== Information given ==
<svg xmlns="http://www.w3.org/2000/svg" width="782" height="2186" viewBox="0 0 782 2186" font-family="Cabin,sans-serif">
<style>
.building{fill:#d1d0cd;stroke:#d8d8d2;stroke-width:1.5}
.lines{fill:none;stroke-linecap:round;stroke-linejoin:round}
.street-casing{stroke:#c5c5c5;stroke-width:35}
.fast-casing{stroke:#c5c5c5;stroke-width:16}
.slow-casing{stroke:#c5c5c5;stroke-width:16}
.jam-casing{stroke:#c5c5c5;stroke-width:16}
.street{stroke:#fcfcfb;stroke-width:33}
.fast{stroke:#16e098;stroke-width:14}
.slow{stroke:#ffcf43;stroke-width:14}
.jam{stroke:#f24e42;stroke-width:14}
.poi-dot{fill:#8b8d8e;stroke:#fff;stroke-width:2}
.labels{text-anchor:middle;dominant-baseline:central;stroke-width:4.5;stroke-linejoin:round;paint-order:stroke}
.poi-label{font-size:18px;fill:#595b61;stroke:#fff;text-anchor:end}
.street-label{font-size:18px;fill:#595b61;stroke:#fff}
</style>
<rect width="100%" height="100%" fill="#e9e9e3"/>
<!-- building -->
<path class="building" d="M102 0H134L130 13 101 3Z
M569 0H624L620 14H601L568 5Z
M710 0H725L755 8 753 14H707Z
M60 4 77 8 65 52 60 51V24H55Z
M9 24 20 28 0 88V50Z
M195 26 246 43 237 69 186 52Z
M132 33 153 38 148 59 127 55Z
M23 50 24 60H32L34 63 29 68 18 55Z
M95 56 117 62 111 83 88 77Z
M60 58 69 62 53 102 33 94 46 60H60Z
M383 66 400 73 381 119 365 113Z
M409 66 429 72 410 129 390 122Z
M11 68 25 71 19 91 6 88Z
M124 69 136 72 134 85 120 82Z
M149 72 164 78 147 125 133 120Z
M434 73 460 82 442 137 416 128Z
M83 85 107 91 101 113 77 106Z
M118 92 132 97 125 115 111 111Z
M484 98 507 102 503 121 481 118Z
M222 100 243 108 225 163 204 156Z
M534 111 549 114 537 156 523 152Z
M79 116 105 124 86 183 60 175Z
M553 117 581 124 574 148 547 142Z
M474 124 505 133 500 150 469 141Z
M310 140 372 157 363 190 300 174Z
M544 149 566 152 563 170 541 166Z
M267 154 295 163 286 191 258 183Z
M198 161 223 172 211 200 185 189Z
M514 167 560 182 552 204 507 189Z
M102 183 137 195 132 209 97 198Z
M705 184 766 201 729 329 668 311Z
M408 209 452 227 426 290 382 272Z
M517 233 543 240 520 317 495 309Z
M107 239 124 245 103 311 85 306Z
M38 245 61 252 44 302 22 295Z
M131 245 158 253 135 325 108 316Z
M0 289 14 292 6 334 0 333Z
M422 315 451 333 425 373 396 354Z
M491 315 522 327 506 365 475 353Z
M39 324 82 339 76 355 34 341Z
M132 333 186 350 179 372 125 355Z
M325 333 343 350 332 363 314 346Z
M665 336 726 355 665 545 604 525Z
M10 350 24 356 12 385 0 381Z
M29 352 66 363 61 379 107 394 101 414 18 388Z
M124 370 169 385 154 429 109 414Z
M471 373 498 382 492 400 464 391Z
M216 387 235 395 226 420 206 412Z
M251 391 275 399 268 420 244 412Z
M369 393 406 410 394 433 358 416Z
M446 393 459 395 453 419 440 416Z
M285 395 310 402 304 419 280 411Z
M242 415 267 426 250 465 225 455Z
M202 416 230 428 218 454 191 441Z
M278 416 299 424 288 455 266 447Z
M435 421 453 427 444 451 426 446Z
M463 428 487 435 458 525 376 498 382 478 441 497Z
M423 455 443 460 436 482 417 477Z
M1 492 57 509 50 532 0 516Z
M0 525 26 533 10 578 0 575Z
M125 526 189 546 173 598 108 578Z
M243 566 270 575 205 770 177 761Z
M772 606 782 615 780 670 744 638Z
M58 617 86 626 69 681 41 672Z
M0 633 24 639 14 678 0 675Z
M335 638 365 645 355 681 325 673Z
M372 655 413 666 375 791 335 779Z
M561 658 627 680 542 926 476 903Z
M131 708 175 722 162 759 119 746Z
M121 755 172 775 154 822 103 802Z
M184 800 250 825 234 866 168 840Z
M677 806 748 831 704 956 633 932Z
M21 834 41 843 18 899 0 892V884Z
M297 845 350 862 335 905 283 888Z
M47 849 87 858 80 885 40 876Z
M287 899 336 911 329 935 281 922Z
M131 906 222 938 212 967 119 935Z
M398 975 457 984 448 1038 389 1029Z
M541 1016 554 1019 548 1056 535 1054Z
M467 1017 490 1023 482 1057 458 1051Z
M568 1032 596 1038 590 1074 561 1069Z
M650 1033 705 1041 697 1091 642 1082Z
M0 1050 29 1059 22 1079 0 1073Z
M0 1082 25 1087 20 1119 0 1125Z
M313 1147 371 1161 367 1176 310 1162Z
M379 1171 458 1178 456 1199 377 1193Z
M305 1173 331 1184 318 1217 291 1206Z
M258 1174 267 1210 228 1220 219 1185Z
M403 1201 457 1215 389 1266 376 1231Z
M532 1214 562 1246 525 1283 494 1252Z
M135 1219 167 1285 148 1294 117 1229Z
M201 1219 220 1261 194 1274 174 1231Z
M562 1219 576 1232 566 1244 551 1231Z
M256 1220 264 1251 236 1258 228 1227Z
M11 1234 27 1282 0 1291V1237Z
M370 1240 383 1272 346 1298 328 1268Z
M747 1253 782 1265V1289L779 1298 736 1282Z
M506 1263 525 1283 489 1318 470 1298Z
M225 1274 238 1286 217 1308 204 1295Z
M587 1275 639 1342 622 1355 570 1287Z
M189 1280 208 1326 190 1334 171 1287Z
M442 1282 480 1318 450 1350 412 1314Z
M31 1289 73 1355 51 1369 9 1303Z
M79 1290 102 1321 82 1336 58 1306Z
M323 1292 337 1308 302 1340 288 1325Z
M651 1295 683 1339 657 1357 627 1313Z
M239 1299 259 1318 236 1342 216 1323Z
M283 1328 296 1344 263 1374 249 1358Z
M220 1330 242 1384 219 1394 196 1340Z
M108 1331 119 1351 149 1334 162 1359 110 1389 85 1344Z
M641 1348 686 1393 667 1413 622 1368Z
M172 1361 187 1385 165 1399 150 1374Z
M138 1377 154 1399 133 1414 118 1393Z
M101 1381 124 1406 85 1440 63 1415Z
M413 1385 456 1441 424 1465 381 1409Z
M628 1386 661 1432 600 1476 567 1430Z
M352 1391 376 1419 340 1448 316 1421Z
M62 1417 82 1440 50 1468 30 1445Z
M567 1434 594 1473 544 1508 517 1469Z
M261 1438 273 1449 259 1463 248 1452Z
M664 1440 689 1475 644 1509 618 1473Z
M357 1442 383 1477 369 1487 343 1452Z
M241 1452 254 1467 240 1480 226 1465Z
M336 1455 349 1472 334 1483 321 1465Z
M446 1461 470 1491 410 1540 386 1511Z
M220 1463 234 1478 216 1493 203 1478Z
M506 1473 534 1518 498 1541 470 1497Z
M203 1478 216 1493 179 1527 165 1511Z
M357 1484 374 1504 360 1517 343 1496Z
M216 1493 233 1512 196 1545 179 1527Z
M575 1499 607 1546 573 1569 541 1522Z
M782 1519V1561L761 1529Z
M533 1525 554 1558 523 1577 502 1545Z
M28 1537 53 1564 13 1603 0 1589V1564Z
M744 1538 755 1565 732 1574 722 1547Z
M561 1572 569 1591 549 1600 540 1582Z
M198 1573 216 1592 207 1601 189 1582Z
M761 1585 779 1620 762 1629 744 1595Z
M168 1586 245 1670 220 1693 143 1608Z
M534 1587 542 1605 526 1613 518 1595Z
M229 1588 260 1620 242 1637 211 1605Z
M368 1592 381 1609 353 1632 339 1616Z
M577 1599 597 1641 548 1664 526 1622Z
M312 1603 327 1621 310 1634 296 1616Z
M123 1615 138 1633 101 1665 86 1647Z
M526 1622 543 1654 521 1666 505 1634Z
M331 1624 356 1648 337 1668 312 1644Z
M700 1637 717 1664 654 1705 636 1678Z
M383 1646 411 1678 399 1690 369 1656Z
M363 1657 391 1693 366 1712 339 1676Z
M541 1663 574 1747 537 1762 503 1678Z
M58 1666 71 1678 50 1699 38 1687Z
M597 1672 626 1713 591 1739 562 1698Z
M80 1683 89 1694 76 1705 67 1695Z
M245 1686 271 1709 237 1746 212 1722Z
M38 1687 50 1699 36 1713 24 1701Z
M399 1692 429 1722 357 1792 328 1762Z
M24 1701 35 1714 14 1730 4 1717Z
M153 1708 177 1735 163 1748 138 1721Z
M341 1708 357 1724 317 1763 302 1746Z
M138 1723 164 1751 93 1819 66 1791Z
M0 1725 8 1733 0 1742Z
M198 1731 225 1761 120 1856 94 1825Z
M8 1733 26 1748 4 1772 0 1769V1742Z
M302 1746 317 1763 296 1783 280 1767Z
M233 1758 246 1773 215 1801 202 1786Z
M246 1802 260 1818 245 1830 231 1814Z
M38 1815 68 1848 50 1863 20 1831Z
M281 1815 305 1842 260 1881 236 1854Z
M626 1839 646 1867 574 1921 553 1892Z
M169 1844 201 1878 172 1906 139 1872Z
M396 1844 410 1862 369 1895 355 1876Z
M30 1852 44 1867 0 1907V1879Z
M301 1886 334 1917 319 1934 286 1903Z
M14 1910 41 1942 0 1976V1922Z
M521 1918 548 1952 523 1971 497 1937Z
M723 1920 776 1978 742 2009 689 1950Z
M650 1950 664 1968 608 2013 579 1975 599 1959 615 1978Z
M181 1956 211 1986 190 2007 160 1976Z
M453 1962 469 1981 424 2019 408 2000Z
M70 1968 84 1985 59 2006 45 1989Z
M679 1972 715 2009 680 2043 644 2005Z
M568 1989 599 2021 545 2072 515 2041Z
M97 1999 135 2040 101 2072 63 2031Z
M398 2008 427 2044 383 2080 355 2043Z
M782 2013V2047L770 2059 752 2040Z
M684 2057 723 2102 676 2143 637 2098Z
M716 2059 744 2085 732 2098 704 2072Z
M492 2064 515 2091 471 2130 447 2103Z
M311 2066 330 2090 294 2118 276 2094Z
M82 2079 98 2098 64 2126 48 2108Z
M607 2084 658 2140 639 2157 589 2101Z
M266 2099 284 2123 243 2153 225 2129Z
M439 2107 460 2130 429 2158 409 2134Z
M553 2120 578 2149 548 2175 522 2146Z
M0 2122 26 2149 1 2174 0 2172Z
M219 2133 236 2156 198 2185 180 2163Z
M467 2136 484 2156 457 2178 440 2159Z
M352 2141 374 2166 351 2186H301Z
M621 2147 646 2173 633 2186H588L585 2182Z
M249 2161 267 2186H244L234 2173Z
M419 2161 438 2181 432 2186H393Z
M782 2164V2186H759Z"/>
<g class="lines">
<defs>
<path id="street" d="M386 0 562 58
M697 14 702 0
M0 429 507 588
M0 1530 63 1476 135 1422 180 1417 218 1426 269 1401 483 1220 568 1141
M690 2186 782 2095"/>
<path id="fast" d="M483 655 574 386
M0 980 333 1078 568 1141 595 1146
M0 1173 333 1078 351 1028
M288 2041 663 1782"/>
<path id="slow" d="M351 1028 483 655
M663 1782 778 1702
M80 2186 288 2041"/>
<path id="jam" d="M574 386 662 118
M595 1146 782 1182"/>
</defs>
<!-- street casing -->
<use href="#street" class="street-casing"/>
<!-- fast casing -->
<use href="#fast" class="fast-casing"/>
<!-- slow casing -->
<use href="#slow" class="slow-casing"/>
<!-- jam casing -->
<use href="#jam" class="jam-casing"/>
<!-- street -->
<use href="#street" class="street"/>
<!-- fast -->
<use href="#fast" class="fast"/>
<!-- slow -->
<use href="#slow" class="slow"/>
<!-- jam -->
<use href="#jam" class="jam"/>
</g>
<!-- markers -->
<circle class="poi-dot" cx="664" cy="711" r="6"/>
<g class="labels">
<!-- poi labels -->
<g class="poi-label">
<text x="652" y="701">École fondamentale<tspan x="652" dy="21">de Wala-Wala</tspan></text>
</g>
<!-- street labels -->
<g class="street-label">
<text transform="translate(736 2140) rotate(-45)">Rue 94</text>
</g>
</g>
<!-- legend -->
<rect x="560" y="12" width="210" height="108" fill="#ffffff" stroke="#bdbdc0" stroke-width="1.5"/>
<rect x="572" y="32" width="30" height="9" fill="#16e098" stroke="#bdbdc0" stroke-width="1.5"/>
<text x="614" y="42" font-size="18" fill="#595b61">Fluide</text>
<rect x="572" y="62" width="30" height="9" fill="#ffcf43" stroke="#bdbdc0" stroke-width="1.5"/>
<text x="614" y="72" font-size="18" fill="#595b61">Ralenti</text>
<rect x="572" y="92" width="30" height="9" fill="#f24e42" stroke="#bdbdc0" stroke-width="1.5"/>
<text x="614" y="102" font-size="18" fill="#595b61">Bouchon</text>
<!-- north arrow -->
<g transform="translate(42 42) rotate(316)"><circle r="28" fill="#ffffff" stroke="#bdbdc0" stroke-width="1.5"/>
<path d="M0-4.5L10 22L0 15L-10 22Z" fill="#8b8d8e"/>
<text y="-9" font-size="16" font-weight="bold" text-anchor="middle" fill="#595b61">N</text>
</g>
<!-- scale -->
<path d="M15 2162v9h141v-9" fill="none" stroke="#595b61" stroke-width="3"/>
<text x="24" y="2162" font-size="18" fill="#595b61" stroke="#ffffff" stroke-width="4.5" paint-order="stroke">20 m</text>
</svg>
===
• **Exercise objective**:
All that belongs in your answer is the stretch of entries above from the line with "M747 1253 782 1265V1289L779 1298 736 1282Z" through the line with "M31 1289 73 1355 51 1369 9 1303Z", printed exactly.

• **Answer**:
M747 1253 782 1265V1289L779 1298 736 1282Z
M506 1263 525 1283 489 1318 470 1298Z
M225 1274 238 1286 217 1308 204 1295Z
M587 1275 639 1342 622 1355 570 1287Z
M189 1280 208 1326 190 1334 171 1287Z
M442 1282 480 1318 450 1350 412 1314Z
M31 1289 73 1355 51 1369 9 1303Z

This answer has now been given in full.